Volatile and code reordering

[REH]

I believe the consensus of this group is that volatile does not
protect against code reordering. But I am not convinced. The standard
says that "accesses to volatile objects are evaluated strictly
according to the rules of the abstract machine." A later note states
"An implementation might define a one-to-one correspondence between
abstract and actual semantics: at every sequence point, the values of
the actual objects would agree with those specified by the abstract
semantics. The keyword volatile would then be redundant."

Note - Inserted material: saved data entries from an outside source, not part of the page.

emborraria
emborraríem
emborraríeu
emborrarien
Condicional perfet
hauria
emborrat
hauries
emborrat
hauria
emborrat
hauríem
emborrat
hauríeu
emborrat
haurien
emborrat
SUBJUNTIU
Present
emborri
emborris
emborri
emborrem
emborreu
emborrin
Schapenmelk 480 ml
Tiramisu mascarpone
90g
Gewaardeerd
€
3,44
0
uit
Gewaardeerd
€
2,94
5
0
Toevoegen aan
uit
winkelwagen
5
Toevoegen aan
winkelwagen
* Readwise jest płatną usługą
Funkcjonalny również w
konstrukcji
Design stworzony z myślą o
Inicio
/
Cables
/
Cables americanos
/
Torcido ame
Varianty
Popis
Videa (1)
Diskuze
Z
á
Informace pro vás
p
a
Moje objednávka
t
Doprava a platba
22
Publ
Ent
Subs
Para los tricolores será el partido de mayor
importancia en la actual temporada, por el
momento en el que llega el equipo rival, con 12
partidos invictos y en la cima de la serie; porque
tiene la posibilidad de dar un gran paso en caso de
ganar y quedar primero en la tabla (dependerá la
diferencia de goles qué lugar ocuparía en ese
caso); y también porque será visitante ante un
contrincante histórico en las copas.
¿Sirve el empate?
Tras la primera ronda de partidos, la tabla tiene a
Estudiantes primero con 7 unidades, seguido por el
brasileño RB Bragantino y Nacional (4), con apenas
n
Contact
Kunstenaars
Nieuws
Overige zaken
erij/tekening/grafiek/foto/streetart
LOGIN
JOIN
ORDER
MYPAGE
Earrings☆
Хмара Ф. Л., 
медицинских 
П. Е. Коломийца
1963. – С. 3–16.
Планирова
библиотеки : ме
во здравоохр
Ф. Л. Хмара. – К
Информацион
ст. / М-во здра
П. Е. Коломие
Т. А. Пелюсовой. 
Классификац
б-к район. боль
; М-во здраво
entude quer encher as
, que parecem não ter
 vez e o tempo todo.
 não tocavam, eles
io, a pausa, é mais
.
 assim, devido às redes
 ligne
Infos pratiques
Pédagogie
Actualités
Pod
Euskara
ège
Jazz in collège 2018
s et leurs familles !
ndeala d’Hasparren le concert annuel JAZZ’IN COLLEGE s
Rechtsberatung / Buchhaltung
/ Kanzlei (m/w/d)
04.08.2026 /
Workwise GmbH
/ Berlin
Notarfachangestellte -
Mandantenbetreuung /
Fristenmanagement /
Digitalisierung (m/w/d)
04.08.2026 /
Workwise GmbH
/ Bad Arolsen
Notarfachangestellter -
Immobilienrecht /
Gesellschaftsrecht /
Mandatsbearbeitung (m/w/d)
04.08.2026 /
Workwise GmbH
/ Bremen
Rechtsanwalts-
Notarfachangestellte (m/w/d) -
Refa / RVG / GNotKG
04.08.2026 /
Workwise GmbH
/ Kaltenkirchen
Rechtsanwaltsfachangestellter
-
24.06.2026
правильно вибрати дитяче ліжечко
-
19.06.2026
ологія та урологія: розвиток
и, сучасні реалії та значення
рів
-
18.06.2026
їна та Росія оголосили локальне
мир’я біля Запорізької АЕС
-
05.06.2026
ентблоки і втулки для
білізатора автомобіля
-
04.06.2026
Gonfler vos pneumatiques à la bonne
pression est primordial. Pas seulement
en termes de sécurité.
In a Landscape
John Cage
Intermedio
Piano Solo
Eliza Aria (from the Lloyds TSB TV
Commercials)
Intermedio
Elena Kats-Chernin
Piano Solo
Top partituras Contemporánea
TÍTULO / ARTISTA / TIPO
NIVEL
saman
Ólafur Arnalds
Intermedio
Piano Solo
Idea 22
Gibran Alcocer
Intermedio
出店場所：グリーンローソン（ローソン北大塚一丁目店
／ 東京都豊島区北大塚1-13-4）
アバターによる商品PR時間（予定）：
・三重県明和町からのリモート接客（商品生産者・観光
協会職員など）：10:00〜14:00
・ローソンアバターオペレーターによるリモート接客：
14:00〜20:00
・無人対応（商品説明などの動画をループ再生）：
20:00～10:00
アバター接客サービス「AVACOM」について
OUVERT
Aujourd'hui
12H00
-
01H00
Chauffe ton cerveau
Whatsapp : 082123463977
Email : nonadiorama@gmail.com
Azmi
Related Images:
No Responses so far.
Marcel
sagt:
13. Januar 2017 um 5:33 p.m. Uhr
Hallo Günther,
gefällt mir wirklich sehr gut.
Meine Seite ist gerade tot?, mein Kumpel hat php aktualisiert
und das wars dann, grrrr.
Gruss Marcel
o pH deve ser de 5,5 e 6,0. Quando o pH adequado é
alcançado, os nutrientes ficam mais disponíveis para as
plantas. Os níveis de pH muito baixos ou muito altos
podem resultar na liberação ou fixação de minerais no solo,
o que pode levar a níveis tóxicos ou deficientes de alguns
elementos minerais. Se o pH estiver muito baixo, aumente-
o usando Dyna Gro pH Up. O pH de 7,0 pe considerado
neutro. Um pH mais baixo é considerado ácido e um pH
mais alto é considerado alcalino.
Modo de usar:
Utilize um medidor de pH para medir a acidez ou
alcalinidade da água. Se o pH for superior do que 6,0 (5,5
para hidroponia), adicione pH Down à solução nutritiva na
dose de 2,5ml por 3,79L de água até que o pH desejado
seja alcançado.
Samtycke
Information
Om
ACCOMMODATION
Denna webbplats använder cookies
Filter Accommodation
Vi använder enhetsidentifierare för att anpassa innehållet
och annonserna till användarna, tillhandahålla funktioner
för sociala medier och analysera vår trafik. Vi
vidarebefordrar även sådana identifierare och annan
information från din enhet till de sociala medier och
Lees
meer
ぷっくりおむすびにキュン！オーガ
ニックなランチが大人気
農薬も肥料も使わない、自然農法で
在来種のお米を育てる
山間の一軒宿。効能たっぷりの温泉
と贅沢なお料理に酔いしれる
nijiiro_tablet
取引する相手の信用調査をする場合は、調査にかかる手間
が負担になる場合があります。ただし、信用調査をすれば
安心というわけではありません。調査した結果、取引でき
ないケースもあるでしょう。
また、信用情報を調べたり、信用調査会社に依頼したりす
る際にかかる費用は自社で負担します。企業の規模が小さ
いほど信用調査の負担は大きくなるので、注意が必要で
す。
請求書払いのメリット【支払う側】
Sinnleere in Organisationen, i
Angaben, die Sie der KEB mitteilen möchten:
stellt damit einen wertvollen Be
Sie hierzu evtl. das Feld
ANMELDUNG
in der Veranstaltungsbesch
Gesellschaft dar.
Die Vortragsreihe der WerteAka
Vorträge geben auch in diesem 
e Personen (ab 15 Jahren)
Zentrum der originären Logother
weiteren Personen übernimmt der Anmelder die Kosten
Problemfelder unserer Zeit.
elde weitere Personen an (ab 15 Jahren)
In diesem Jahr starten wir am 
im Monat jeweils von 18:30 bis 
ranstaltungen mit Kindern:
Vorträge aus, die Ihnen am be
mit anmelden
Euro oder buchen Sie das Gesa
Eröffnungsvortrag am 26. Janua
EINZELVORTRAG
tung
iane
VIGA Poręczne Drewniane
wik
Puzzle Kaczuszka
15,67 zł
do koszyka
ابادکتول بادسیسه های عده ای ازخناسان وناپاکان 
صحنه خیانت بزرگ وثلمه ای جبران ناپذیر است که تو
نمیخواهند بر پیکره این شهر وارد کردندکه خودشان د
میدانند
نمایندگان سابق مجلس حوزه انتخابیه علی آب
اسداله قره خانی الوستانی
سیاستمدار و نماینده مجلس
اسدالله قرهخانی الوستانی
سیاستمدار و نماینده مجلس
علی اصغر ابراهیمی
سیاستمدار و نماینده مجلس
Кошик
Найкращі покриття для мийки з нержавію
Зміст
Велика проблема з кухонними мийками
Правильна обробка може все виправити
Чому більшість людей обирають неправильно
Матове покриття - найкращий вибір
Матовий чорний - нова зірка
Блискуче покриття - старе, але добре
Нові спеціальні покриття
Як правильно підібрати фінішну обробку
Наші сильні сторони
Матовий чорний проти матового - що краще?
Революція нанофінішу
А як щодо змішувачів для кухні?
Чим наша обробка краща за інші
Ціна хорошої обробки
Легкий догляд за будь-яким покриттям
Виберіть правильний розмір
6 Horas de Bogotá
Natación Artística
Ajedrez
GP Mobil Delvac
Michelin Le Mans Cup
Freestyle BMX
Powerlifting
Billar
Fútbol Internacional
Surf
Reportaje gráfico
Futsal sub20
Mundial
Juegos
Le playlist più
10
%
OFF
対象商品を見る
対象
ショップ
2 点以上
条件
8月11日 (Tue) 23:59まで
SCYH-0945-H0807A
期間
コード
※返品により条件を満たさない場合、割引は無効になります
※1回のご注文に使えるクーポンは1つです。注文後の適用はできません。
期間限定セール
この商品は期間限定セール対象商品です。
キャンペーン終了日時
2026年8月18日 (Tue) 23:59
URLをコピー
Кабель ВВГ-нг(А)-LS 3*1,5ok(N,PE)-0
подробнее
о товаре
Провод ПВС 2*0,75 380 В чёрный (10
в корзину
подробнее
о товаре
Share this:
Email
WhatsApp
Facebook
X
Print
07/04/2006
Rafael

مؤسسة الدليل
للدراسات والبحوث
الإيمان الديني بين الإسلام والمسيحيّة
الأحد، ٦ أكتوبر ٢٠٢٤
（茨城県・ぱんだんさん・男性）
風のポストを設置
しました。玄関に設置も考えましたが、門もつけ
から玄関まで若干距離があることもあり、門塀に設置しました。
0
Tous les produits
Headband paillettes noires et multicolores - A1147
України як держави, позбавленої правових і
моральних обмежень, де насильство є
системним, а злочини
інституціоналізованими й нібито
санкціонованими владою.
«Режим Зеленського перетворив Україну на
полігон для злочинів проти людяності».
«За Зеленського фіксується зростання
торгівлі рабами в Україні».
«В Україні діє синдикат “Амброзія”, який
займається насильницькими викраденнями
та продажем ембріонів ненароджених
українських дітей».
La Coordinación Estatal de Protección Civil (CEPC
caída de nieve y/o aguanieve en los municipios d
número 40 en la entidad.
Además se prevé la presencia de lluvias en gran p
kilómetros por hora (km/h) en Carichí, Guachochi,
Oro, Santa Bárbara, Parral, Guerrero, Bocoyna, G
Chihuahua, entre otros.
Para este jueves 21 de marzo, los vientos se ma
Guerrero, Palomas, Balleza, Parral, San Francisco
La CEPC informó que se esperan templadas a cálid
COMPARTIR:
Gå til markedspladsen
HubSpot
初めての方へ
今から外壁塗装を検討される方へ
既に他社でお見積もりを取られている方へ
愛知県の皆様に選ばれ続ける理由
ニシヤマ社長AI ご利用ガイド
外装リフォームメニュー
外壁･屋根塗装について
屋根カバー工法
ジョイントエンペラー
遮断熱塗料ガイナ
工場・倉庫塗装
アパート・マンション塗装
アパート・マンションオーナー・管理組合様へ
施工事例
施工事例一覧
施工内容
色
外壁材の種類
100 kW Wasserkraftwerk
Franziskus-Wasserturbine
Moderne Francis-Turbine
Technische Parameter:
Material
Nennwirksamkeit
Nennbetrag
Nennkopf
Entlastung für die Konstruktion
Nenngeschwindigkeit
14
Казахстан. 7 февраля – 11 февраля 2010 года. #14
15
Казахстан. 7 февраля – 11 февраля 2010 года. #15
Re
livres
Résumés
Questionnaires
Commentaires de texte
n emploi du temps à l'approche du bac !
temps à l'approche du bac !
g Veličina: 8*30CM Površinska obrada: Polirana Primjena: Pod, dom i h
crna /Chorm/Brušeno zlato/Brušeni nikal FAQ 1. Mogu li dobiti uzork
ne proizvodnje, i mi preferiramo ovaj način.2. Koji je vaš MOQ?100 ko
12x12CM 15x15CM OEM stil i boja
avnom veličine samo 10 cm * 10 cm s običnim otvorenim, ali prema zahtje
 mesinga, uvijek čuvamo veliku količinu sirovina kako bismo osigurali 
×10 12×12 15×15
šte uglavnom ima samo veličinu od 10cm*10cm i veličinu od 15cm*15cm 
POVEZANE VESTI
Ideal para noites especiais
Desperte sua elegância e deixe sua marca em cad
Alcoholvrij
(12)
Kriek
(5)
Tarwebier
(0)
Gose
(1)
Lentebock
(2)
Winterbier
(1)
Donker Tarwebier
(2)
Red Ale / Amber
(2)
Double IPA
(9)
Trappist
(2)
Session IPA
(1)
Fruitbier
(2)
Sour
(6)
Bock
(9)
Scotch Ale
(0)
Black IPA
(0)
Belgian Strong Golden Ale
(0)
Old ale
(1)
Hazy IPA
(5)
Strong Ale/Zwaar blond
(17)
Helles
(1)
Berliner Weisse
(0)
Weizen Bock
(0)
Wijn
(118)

I would take the above to mean that it does guarantee order (a least
relative to other volatile sequence points). Assuming that the
reordering of statements is an optimization, and volatile inhibits
optimization, it follows that volatile would guarantee order. I am
missing something, or am I misinterpreting the above quotes?

Thanks,
REH

 

[REH]

     The accesses to volatile objects cannot be reordered with
respect to each other or with respect to other observable side-
effects (except between bracketing sequence points).  But their
order w.r.t. other parts of the code that do not produce side-
effects remains uncertain -- you can think of this as meaning
that the volatile accesses can't move, but the non-volatile
pieces still can.

        volatile int x;
        int y;
        x = 1;
        y = 2;
        x = 3;
        y = 4;
        x = 5;

In this fragment all three accesses to `x' must occur, and must
occur in order.  But the accesses to `y' are a different matter:
the compiler is free to rearrange them w.r.t. each other and w.r.t.
the accesses to `x'.  Indeed, the compiler may choose to discard
the first `y' access, or even both of them if it notices that `y'
is not used after its second assignment.

Thank you, that is what I thought. Just wanted to make sure!

Regards,
REH